体温が急激に奪われ、指先から凍てつくような「死」の記憶が流れ込んでくる。
(――暗い。冷たい。息が、できない――)
(――お父様、お母様、助けて。水が、喉に――)
「…………っ」
凜は小さく息を呑み、胸元のペンダントを握りしめた。
視界に映るのは火の海ではない。深く、暗い、底知れぬ「水の底」だ。
「桔梗院? おい、顔色が真っ青だぞ」
来栖が不審そうに顔を覗き込む。凜はその手を振り払い、震える指先で遺体の胸部、そのわずかな隙間を凝視した。
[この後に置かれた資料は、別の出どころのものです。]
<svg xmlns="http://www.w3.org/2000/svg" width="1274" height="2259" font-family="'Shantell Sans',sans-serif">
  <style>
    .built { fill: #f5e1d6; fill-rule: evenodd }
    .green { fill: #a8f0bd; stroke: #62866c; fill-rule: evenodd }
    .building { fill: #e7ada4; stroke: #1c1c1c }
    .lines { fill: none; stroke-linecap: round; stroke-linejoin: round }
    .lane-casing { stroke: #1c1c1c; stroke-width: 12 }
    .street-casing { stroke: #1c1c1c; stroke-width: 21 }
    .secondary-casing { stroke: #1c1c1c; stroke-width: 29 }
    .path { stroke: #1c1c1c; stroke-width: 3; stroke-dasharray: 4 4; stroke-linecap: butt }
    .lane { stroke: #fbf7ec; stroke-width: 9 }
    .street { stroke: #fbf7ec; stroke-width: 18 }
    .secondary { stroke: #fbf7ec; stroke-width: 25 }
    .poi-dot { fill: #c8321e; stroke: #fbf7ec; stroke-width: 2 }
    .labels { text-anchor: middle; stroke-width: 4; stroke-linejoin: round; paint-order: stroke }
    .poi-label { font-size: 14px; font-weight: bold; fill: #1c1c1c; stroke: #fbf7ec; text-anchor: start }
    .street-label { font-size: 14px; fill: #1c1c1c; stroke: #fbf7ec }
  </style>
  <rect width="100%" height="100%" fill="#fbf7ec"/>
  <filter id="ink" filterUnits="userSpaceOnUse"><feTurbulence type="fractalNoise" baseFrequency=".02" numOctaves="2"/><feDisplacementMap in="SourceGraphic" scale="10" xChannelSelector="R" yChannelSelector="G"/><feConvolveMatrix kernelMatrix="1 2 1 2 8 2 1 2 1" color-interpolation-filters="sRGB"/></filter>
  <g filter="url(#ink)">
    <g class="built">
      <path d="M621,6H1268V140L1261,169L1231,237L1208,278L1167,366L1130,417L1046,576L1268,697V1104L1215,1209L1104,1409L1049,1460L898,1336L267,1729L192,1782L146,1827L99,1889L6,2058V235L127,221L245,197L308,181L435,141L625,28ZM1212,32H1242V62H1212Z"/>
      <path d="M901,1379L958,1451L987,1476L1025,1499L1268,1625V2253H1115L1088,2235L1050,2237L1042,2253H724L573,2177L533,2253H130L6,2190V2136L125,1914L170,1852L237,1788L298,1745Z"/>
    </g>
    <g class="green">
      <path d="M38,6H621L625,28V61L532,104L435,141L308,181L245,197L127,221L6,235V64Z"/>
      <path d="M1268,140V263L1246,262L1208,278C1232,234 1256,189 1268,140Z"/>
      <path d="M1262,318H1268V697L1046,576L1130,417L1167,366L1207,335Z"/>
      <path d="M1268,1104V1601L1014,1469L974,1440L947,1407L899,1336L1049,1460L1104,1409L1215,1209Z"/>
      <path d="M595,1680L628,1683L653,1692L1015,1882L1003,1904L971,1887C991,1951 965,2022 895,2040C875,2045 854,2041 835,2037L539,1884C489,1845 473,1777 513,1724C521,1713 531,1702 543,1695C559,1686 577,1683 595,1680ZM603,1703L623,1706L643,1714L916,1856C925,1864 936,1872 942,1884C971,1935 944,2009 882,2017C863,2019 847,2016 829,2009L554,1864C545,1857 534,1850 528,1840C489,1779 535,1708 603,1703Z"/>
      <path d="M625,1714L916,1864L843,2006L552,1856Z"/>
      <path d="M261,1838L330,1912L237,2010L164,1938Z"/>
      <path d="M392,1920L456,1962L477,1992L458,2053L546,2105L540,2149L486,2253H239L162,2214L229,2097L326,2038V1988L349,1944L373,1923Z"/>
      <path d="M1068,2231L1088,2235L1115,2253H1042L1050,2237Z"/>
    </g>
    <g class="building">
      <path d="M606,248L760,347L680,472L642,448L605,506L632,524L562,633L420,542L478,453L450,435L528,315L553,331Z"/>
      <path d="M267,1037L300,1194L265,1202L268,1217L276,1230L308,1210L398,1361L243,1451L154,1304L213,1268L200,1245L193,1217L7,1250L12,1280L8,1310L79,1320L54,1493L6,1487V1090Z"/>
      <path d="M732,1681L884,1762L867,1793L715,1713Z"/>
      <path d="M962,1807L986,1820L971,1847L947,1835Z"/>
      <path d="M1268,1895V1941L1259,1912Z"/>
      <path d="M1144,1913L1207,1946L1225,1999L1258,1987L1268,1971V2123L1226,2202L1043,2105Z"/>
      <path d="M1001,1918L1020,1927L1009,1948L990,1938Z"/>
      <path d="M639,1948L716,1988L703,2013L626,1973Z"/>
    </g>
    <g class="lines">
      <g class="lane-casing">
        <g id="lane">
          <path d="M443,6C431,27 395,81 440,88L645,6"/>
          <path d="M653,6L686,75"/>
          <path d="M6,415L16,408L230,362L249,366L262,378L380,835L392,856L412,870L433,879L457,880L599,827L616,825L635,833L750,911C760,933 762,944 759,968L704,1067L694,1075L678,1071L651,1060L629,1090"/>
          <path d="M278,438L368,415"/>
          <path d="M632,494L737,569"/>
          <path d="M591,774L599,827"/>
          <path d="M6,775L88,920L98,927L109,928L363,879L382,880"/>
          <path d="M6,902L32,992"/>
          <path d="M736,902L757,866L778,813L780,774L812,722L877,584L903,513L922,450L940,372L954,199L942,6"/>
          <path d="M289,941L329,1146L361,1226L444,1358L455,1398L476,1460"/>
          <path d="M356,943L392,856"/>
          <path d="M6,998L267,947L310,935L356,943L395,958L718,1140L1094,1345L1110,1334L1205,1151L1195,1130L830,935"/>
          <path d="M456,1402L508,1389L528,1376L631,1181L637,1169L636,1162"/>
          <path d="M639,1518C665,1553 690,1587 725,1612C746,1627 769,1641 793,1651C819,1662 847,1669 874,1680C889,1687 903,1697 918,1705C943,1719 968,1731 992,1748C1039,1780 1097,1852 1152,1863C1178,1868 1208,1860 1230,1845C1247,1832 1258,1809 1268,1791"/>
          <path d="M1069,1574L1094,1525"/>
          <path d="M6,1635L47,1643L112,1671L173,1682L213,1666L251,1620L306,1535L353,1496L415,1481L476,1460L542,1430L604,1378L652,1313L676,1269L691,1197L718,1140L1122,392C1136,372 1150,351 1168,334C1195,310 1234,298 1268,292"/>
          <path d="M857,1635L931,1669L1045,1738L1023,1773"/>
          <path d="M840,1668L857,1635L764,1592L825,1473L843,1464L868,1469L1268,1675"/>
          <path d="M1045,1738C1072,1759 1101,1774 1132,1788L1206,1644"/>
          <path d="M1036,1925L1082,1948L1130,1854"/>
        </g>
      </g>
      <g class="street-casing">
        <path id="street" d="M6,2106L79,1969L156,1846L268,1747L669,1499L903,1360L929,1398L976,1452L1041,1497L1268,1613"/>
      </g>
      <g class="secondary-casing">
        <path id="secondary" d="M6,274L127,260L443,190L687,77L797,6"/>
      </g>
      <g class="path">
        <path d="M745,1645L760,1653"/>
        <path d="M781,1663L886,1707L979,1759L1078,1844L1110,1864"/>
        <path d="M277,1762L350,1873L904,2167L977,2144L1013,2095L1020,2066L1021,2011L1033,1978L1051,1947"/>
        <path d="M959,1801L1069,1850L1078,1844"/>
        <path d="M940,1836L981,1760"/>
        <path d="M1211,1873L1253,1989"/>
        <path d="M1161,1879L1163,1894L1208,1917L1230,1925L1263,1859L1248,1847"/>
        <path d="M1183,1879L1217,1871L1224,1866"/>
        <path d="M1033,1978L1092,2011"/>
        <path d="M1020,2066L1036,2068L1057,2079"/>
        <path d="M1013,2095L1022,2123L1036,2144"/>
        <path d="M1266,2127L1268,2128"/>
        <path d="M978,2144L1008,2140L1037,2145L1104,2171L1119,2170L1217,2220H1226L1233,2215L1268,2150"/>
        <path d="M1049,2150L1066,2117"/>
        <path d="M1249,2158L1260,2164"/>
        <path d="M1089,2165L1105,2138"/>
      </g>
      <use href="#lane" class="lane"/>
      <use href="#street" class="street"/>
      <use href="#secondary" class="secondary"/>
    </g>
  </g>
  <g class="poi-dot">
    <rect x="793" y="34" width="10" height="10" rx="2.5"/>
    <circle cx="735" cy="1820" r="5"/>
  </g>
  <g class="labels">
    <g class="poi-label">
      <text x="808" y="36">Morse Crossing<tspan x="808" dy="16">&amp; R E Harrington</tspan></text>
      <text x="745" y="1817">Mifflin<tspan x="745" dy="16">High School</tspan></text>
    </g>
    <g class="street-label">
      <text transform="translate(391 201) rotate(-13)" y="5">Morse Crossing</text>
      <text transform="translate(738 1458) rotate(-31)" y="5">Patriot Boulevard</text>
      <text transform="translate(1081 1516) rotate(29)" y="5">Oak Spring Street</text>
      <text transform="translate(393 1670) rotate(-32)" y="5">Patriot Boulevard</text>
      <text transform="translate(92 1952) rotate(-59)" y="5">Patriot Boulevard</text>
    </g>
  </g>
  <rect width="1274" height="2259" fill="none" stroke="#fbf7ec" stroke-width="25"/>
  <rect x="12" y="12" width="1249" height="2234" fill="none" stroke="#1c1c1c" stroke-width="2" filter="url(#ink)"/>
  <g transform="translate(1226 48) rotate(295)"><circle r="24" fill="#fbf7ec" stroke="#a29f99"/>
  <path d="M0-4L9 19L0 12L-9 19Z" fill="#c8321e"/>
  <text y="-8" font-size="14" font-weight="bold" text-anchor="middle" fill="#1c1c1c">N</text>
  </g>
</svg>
「来栖さん。この事件、事故ではありません。……殺人です」
「何を言ってる。火の不始末による焼死だと鑑識も……」
「いいえ。この方は、焼かれる前に**『溺死』**しています」
凜の声は、カミソリのように鋭く静かだった。
「見てください。炭化した皮膚の下、肺胞に溜まった微量の液体。そしてこの指先のふやけ方。犯人は、彼女をどこか別の場所で溺死させた後、この小屋に運び、証拠を隠滅するために火を放ったのです」
来栖の表情が凍りついた。
「溺死だと……? 近くに水場はあるが、わざわざ運び込んで焼くだなんて、そんな手間を……」
「その手間をかけるだけの理由が、この死者にはあります」
凜は立ち上がり、白衣についた煤を丁寧に払った。
「彼女の喉の奥。……銀色の、鱗のようなものが付着していました。これは普通の魚のものではありません。帝都の地下水路に棲むと言われる、あの『怪異』の伝承に酷似しています」
来栖は舌打ちをしながらも、手帳を取り出した。
「……チッ、またお前の『勘』か。だが、お前の理屈はいつも、後で調べると辻褄が合っちまう」
「勘ではありません。死者がそう教えてくれただけです」
凜はふっと視線を逸らし、遠くに見える赤坂の灯りを見つめた。
能力の代償で凍えた指先を、こっそりと白衣のポケットに入れ、彼女は自分に言い聞かせるように呟く。
「死者は、嘘をつきませんから」
その横顔に、来栖は一瞬だけ、守ってやりたいような、あるいは畏怖するような、複雑な眼差しを向けた。
帝都を揺るがす連続女学生失踪事件の、それが「真の始まり」であることを、二人はまだ知らない。